Do you happen to know what is the size of the basic block? Is that 32B? I also recall some papers where the decode is stopped if the decode encounters a taken branch I think. So with average 1 branch per 6 instructions and 4.5 B per instruction could make the throughput lower than 8-10 instructions. [the average data I gathered with quick googling so not sure how sound they really are].
Basic block is basically beginning of a branch to the end of the branch.
Depending on the length of the instructions encountered a fetch block would comprise a varying number of bytes. Max fetch block is 32B.
And a basic block would contain a number of fetch blocks
The decode stops in case the BP cannot look beyond the next basic block and the current basic block is very small that the inst/cycle decode is enough to decode all insts in that single fetch block. Or stops due to stalling when existing ops cannot be dispatched due to bottlenecks in the backend.
Z5 BP can output two taken branches per cycle, so it already designed for this parallel look ahead execution.
The bad thing is that Z5 cannot use the dual decode in 1T.

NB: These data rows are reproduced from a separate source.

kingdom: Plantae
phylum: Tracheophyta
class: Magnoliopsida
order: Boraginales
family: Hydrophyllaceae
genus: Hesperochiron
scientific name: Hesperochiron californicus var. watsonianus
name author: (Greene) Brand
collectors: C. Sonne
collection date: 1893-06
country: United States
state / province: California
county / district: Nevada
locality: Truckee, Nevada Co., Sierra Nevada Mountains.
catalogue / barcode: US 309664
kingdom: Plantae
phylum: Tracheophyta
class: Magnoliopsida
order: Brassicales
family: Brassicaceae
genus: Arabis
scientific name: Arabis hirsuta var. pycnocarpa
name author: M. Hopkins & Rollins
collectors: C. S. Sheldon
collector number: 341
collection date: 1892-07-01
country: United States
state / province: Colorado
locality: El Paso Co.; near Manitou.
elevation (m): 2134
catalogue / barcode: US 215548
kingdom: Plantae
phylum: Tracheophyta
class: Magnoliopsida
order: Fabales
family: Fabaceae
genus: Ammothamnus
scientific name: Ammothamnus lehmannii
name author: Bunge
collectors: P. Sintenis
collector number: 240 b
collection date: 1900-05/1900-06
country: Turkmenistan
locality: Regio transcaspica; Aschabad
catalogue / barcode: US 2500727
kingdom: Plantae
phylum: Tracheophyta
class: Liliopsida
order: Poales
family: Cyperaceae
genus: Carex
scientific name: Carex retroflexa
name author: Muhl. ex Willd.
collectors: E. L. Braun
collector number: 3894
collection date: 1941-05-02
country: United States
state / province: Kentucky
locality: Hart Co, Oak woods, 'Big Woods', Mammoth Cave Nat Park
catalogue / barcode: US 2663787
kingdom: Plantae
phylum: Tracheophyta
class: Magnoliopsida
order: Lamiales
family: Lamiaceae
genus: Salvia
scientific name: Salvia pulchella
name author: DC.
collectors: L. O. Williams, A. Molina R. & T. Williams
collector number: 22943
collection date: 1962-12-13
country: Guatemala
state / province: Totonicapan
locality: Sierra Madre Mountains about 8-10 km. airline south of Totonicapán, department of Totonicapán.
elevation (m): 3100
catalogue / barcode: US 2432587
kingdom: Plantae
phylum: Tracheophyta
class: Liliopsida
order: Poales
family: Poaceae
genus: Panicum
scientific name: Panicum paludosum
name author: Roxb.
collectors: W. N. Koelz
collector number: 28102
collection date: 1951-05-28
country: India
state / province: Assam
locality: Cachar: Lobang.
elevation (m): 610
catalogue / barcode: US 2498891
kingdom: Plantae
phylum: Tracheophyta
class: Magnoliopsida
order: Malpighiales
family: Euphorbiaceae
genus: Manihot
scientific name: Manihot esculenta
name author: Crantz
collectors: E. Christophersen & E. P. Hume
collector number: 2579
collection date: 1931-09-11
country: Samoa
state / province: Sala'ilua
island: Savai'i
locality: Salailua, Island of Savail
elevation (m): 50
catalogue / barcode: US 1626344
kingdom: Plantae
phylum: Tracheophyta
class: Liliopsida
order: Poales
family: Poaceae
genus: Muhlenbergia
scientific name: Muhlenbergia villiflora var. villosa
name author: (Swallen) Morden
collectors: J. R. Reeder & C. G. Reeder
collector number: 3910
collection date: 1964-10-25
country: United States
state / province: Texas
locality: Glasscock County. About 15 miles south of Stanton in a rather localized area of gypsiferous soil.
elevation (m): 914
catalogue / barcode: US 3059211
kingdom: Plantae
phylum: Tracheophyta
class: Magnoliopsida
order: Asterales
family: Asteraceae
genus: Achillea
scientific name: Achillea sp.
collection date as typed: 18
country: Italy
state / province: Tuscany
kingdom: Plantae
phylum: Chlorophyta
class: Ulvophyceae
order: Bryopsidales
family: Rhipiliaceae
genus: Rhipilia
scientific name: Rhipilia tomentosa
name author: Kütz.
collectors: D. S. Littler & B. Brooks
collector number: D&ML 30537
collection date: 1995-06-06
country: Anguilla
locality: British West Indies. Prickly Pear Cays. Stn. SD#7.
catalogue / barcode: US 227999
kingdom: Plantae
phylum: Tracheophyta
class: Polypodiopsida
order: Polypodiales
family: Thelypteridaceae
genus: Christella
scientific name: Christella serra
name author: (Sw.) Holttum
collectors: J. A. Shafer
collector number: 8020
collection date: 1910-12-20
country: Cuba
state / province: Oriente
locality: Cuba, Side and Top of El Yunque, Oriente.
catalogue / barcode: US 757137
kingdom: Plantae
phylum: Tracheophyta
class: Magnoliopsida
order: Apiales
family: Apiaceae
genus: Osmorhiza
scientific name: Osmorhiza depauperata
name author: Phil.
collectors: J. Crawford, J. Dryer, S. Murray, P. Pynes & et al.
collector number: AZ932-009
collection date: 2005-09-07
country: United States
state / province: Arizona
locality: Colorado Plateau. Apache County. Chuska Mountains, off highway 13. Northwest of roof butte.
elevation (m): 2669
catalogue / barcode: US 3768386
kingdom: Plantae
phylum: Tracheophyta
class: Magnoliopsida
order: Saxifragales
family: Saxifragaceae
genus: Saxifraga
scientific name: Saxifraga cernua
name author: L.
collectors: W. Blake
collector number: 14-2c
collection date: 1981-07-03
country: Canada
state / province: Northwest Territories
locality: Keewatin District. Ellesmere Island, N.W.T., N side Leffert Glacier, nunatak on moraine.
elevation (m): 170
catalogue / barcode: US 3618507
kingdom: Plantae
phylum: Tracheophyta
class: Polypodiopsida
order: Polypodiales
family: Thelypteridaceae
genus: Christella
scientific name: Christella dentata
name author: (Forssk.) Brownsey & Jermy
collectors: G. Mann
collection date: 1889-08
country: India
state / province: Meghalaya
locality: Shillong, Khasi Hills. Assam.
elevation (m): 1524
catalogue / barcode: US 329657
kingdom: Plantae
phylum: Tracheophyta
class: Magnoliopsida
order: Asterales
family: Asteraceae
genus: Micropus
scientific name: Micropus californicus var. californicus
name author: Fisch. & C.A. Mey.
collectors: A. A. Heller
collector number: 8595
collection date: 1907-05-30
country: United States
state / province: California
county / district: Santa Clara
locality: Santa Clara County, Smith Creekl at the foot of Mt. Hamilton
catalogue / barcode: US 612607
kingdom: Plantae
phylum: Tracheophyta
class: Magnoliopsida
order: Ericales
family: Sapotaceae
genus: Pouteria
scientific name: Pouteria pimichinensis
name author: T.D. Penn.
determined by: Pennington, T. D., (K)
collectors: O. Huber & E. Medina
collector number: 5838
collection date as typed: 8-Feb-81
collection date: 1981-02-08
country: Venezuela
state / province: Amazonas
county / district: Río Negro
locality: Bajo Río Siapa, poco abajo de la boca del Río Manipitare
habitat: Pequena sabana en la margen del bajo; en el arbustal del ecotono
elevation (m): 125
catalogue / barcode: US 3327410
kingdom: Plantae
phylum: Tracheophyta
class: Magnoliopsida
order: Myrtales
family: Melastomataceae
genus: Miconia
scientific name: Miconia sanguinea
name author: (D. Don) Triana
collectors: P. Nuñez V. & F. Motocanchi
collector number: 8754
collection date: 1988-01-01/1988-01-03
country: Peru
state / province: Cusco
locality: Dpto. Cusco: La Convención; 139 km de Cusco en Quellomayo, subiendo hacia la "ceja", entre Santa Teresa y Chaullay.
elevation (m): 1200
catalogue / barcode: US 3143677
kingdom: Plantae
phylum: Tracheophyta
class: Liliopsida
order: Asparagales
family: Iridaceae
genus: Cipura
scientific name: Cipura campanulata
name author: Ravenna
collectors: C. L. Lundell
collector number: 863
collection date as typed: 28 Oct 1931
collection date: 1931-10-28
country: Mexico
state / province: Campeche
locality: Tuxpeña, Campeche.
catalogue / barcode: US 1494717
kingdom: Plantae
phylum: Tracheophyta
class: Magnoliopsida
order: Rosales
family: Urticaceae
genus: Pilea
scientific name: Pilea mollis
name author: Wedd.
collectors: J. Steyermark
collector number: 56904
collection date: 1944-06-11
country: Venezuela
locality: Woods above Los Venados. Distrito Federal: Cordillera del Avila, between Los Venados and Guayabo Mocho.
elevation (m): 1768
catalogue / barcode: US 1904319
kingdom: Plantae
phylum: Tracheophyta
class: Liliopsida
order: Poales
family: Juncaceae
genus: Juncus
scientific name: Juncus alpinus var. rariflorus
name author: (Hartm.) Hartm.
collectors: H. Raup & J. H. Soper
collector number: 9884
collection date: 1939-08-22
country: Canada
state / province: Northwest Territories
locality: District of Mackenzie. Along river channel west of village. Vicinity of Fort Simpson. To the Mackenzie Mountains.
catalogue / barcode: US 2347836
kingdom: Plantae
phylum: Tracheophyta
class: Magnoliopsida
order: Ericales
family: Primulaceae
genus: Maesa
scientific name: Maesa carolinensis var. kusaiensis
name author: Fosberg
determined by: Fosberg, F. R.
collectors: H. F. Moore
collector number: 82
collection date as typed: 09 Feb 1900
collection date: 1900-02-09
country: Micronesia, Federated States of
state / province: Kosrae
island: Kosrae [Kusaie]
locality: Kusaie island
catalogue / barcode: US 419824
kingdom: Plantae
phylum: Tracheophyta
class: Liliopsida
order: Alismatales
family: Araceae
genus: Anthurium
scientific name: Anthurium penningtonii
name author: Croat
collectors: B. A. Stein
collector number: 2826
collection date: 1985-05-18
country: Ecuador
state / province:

Even if dual decode does not work with consecutive fetch blocks from same basic block , it should have been able to help do parallel decode on a second basic block and reorder the instructions when they come out.
Z5 2 taken branch/cycle is wasted here in most scenarios.
If we assume 8 insts average per basic block in common x86 code, that means decoder 0 can decode inst 0 -7 on one basic block and in parallel decoder 1 can decode inst 7 - 15 in another basic block, from a single code flow involving two jumps assuming the BP got the predictions right when looking ahead beyond the next branch. Then reorder inst 0 - 15 then before going to the op queue.
Even if not as great as working on two consecutive fetch blocks, the above sounds good enough, assuming there is enough OOO structures to handle this without stalling.